Toward Constraintless Time-Correlated Single-Photon Counting Measurements: A New Method to Remove Pile-Up Distortion

Time-Correlated Single-Photon Counting (TCSPC) is a well-renowned technique allowing to reconstruct light signals with high sensitivity and resolution. Nevertheless, to this day, its use in applications requiring a fast analysis of the sample is limited due to its long acquisition time. The reason is twofold: on one hand, it is based on a statistical method thus requiring the collection of a large number of events to properly reconstruct the signal waveform; on the other hand, the average number of photons impinging on the sensor has to be kept particularly low to avoid artifacts. Indeed, the existence of dead time of both single-photon detectors and electronics can lead to distortion in the reconstructed waveform, which can be mitigated only if the count rate is kept below few percent of the excitation frequency.

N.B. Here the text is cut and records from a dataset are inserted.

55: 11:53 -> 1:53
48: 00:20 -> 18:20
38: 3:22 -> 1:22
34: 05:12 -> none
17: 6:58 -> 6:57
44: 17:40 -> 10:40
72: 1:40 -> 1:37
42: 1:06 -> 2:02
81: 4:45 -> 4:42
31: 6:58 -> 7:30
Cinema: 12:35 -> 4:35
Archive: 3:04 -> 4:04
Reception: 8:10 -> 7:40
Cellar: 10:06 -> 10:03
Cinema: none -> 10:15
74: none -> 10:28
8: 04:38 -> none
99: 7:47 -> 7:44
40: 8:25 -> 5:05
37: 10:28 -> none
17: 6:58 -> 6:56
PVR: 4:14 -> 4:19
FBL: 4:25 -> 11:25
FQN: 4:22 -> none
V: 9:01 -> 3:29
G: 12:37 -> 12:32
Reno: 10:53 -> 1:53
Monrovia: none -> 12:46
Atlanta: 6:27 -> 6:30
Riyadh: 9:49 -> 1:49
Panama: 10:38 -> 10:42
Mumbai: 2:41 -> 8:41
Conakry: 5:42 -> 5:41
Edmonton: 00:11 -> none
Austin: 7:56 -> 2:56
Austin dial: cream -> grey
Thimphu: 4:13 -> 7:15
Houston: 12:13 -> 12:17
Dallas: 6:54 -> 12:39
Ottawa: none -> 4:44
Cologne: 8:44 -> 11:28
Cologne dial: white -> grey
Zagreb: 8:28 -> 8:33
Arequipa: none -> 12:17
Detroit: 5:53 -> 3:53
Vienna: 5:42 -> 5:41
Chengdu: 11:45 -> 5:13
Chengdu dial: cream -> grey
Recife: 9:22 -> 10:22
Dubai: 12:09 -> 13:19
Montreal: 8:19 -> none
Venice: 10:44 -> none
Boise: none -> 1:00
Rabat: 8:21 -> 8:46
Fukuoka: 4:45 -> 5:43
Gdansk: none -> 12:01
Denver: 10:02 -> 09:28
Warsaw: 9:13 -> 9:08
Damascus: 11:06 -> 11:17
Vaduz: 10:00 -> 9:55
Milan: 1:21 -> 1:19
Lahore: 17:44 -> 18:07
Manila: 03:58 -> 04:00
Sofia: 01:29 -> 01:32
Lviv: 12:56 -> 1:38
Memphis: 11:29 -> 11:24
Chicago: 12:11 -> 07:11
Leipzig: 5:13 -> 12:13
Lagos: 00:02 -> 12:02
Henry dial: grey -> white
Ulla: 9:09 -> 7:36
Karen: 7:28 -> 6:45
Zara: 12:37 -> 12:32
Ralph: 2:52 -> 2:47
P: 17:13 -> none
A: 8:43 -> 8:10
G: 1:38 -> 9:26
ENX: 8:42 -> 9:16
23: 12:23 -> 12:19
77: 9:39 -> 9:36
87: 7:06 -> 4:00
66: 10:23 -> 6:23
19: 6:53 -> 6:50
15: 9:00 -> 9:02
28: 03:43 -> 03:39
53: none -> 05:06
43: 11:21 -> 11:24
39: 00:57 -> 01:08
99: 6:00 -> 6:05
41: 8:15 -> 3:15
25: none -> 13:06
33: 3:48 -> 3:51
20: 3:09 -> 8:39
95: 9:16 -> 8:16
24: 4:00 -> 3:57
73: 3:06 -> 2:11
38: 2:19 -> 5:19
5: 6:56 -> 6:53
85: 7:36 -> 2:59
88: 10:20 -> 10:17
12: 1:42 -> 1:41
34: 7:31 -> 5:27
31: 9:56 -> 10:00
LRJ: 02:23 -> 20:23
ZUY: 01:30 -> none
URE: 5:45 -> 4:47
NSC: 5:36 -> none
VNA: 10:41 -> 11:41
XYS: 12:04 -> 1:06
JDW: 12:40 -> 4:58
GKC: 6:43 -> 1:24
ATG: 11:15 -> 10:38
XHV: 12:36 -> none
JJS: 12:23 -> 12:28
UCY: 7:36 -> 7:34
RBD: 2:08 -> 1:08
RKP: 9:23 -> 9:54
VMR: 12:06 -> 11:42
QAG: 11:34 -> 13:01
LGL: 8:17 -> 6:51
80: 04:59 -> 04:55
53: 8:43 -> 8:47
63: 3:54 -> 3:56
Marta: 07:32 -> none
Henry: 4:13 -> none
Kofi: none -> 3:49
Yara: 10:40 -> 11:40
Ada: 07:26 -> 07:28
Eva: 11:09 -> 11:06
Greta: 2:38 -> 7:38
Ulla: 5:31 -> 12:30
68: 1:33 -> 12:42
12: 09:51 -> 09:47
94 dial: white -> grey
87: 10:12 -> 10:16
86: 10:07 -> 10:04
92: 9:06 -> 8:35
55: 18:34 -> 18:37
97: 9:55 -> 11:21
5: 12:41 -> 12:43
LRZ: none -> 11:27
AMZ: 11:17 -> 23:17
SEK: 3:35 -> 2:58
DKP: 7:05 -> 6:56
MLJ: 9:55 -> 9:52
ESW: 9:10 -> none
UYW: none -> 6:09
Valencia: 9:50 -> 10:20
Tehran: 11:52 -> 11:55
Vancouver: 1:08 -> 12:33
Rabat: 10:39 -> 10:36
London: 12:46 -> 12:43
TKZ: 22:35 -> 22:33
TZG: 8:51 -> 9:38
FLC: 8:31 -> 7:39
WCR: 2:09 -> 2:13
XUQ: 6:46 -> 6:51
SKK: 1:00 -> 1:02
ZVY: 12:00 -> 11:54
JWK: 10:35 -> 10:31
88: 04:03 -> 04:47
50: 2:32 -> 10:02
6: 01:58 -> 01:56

Recently, it has been demonstrated that an appropriate tuning of detector dead time allows to remove such power restriction, but, unfortunately, this constraint also sets a limit to the maximum count rate of the detector. In this paper, we present a novel method for TCSPC measurements, which ensures negligible distortion at unprecedented rates without requiring any constraint on either illumination power or detector dead time. We will show that this is possible thanks to the acquisition of additional information on the status of TCSPC system. The theoretical analysis reported in this paper is supported by analytical computation and numerical simulation, taking into account also potential non idealities of a real implementation.